Methods: Data for this set of analyses was compiled from two federally-funded, multisite, randomized clinical trials (Aman et al., 2009; RUPP Autism Network, 2002) and included 225 subjects (187 boys and 38 girls, age 4 to 17 years). In the first trial, subjects were randomly assigned to risperidone (n=49) or placebo (n=52) for eight weeks under double-blind conditions. All 101 participants In Study 1 met DSM-IV criteria for autistic disorder (RUPP Autism Network, 2002). Study 2 included 124 children with autistic disorder, Asperger’s disorder or Pervasive Developmental Disorder.  In Study 2, we used an unbalanced randomization whereby 49 subjects were assigned to risperidone alone and 75 were assigned to risperidone plus parent training. An independent evaluator, who was blinded to treatment assignment and did not engage in discussion of adverse effects, rated the CGI-Improvement scale at each visit and the CYBOCS-ASD at baseline, Weeks 4 and 8. The CYBOCS-ASD includes a symptom checklist and five severity dimensions (Time Spent, Interference, Distress, Resistance and Degree of Control) each rated from 0 to 4 for a total score from 0 to 20.

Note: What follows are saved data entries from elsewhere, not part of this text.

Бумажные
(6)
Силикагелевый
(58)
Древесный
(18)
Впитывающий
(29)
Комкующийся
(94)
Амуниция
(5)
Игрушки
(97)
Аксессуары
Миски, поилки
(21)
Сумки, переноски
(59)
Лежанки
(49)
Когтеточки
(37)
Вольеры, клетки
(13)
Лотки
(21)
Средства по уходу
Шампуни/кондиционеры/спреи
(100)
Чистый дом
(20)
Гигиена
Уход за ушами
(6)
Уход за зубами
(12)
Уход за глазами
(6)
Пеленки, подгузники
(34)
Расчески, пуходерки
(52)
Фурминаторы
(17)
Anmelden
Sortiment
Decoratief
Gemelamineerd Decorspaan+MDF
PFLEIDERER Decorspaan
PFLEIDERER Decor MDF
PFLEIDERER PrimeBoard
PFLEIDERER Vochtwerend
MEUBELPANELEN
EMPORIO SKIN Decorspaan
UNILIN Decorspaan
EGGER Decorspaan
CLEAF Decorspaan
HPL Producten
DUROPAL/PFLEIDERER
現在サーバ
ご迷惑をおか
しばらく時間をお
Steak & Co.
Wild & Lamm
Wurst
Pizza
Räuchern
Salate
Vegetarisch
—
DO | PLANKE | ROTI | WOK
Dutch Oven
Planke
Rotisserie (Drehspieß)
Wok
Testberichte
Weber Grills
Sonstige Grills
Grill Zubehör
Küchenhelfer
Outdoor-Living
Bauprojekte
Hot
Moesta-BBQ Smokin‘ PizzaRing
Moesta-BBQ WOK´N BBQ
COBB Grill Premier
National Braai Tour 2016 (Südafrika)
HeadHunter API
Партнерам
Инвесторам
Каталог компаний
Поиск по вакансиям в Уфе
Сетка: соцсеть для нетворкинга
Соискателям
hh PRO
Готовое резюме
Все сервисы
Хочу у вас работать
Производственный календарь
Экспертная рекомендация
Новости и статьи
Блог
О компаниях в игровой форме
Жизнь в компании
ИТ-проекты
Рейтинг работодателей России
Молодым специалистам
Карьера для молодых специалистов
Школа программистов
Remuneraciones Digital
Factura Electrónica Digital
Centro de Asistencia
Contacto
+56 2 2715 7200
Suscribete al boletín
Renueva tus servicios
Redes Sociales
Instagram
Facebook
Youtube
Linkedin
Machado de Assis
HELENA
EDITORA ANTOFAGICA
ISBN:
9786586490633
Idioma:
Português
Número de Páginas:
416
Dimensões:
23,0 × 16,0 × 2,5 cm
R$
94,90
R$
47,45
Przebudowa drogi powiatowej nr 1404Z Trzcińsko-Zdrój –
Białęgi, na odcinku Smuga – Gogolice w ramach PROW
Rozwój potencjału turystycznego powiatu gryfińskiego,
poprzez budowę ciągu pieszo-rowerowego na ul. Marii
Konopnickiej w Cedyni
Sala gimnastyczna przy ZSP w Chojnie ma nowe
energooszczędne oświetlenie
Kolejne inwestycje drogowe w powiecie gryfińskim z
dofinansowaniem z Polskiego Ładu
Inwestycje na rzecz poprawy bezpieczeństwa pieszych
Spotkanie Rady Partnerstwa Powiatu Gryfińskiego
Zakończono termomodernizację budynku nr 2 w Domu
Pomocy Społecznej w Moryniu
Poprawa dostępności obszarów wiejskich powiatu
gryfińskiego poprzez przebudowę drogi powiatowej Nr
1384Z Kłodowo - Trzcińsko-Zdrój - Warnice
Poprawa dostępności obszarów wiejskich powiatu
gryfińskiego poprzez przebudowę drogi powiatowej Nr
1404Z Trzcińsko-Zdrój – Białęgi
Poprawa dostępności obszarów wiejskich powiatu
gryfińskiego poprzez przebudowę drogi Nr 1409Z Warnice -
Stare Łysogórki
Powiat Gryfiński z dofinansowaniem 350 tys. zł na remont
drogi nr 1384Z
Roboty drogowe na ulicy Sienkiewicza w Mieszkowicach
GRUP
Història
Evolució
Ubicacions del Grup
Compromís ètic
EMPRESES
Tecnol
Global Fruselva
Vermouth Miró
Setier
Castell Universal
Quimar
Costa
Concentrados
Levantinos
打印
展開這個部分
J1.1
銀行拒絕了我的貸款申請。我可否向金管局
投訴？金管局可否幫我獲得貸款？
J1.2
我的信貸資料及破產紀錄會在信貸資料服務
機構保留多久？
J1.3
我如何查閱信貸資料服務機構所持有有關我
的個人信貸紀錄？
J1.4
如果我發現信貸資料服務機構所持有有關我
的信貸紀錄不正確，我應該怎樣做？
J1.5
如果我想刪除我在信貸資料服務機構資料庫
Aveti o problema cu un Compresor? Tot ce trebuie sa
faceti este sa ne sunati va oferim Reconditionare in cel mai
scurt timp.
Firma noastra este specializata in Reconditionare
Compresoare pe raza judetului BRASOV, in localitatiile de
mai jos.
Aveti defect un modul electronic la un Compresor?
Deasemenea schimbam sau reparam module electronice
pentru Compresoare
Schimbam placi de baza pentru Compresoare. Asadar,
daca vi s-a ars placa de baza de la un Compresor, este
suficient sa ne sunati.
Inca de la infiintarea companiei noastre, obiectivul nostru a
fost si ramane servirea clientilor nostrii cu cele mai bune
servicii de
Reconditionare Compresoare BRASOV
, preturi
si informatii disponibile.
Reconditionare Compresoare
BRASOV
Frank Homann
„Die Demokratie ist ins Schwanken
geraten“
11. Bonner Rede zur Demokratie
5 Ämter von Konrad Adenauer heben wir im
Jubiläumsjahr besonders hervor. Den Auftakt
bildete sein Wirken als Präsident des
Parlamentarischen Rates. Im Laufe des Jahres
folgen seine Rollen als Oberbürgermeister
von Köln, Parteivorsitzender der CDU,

Results: Using clinician-rated CYBOCS-ASD scores at baseline, Week 4 and Week 8, we compared the change on the CYBOCS across the four treatment groups (placebo and double-blind risperidone in Study 1, risperidone alone and risperidone plus parent training in Study 2) with a linear repeated measures mixed model. After eight weeks of treatment, CYBOCS-ASD total scores declined in the three active treatment groups, and showed no change with placebo. Pair-wise comparisons showed significant differences in the change from baseline to Week 8 between placebo and all active treatment groups: Study 1 blinded risperidone (effect size = 0.74); Study 2 risperidone alone (effect size=0.88) and Study 2 risperidone plus Parent Training (effect size = 0.86). There were no significant differences between any of the active treatment groups.

Conclusions: The CYBOCS-ASD is a reliable measure of repetitive behavior in children with ASD which is sensitive to treatment change and ready for use in clinical trials.